Rechtbank Gelderland
In deze civiele procedure, die diende voor de Rechtbank Gelderland, is een vervolg op een eerder vonnis van 3 juli 2013 aan de orde. De zaak betreft de benoeming van een deskundige, ir. A.C. Westerlaken, door de rechtbank. Stramit B.V. en Isobouw Systems B.V. (hierna gezamenlijk Stramit c.s.) zijn eiseressen en hebben bezwaar tegen de voorwaarden die ir. Westerlaken aan haar benoeming heeft gesteld, met name de uitsluiting van aansprakelijkheid. De rechtbank heeft in eerdere tussenvonnissen aangegeven behoefte te hebben aan een deskundige die niet alleen over chemisch-technische en coating-gerelateerde expertise beschikt, maar ook breder georiënteerd is. Stramit c.s. hebben echter niet ingestemd met de benoeming van ir. Westerlaken, omdat zij van mening zijn dat zij niet over de vereiste specifieke deskundigheid beschikt.
De rechtbank heeft in haar vonnissen benadrukt dat het aan de partijen is om een deskundige voor te dragen, maar dat de voorgestelde deskundigen van Stramit c.s. niet in aanmerking komen. De rechtbank heeft de partijen de gelegenheid gegeven om gezamenlijk een deskundige voor te dragen, maar Stramit c.s. hebben zich niet gehouden aan de door de rechtbank aangegeven richtlijnen. De rechtbank concludeert dat Stramit c.s. in strijd handelen met hun verplichting om mee te werken aan het deskundigenonderzoek, wat de voortgang van de procedure belemmert.

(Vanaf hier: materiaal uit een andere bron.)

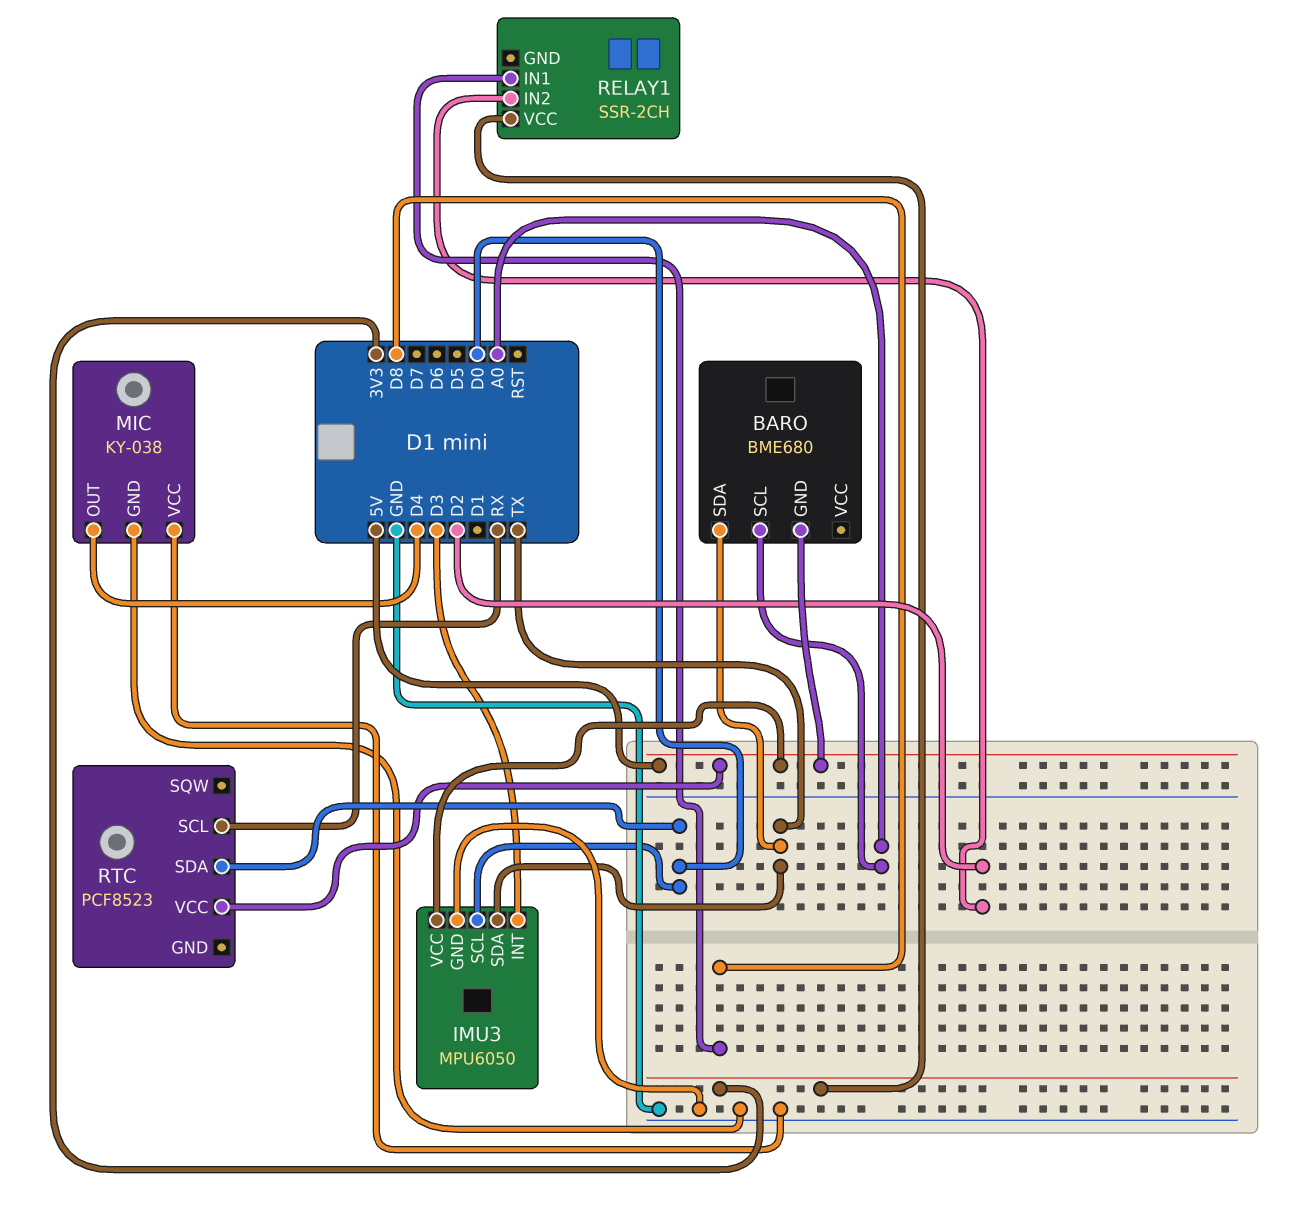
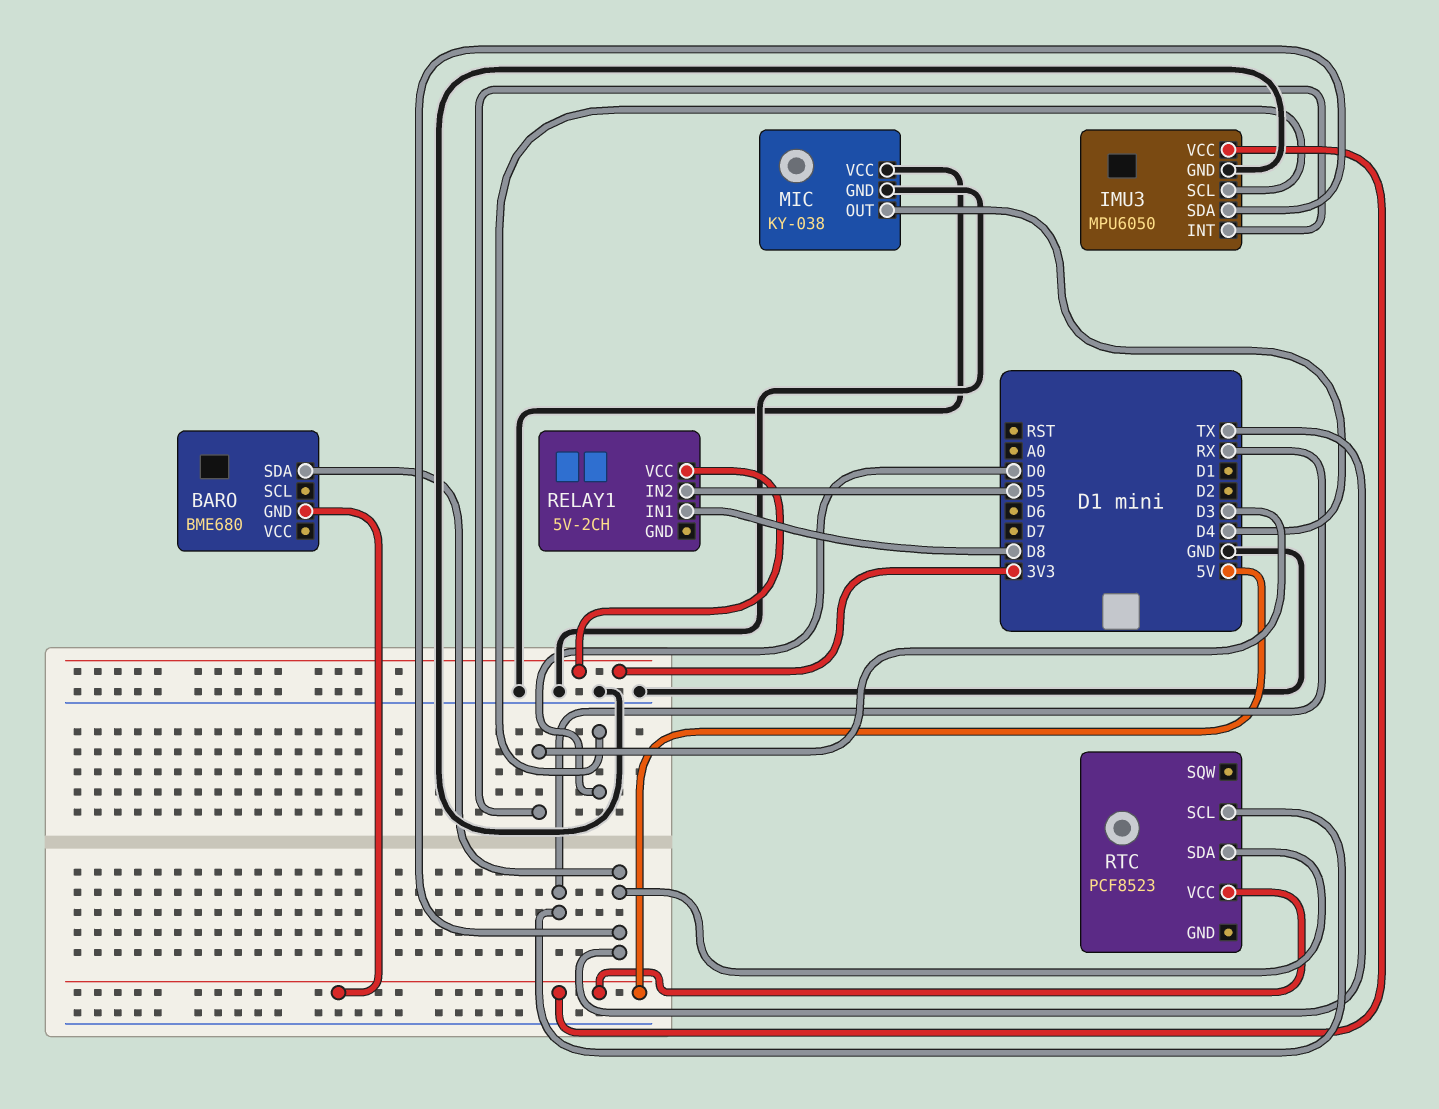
BARO pin SCL: A0 -> none
RELAY1: SSR-2CH -> 5V-2CH
RELAY1 pin IN2: D2 -> D5
RTC pin SDA: D0 -> TX

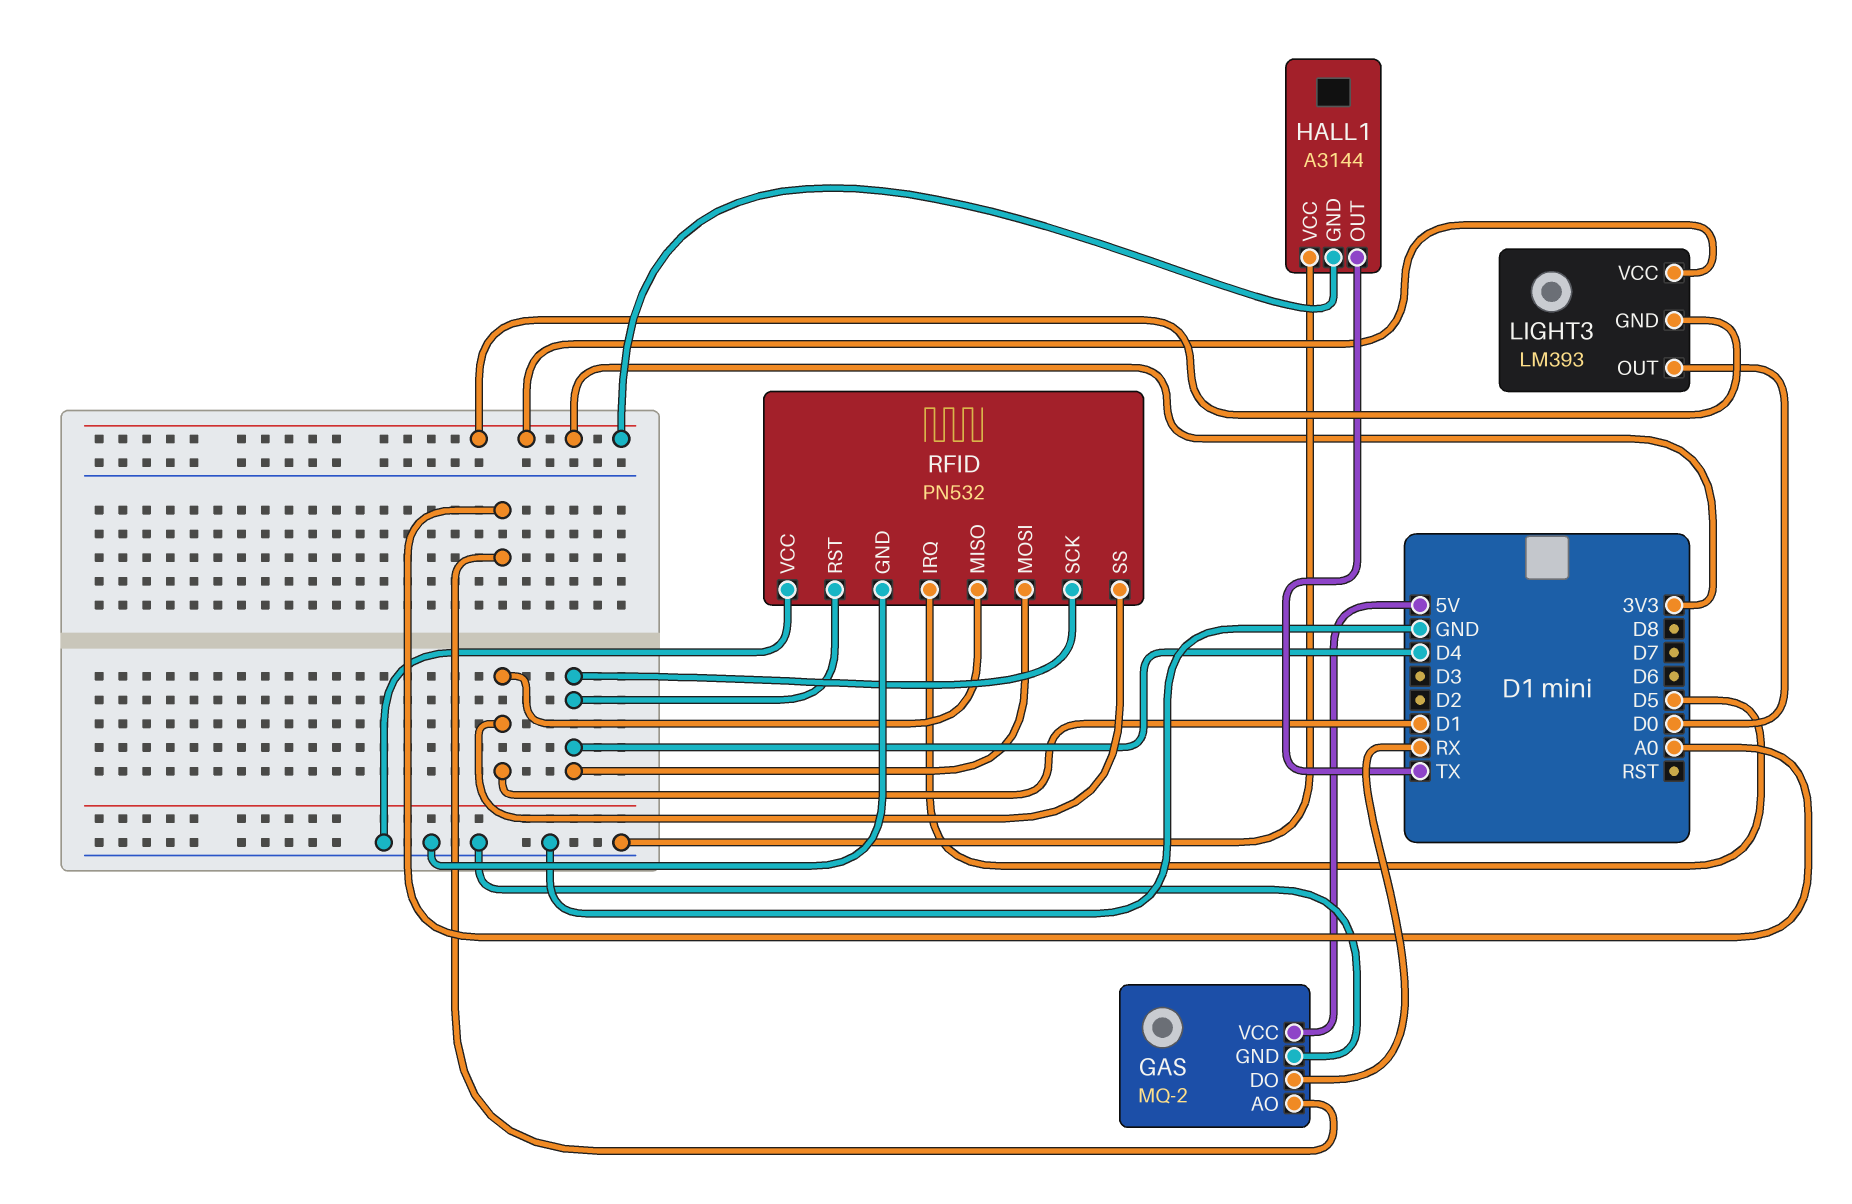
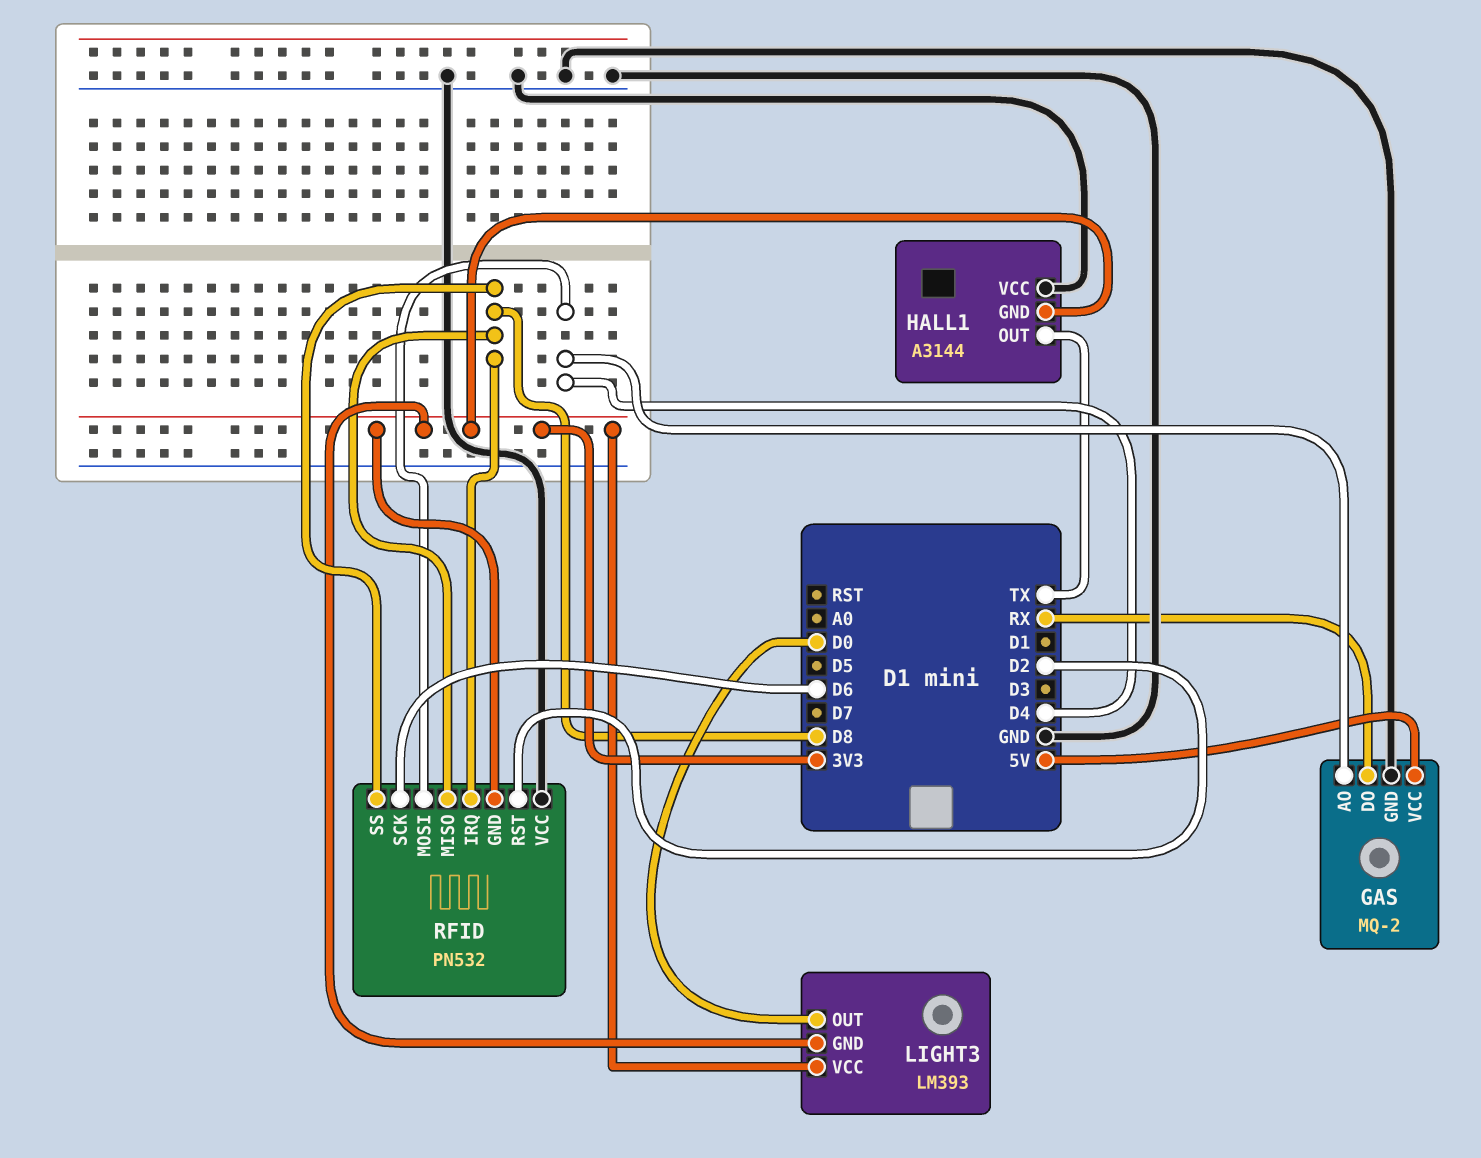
GAS pin AO: A0 -> D4
RFID pin GND: GND -> 3V3
RFID pin IRQ: D5 -> D8
RFID pin MISO: D1 -> D8
RFID pin RST: D4 -> D2
RFID pin SCK: D4 -> D6
RFID pin SS: D1 -> D8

In de beslissing heeft de rechtbank Stramit c.s. in de gelegenheid gesteld om alsnog in te stemmen met de voorwaarden van ir. Westerlaken en de zaak is verwezen naar de rol voor een akte. De rechtbank houdt alle andere beslissingen aan, in afwachting van de reactie van Stramit c.s. op de gestelde voorwaarden.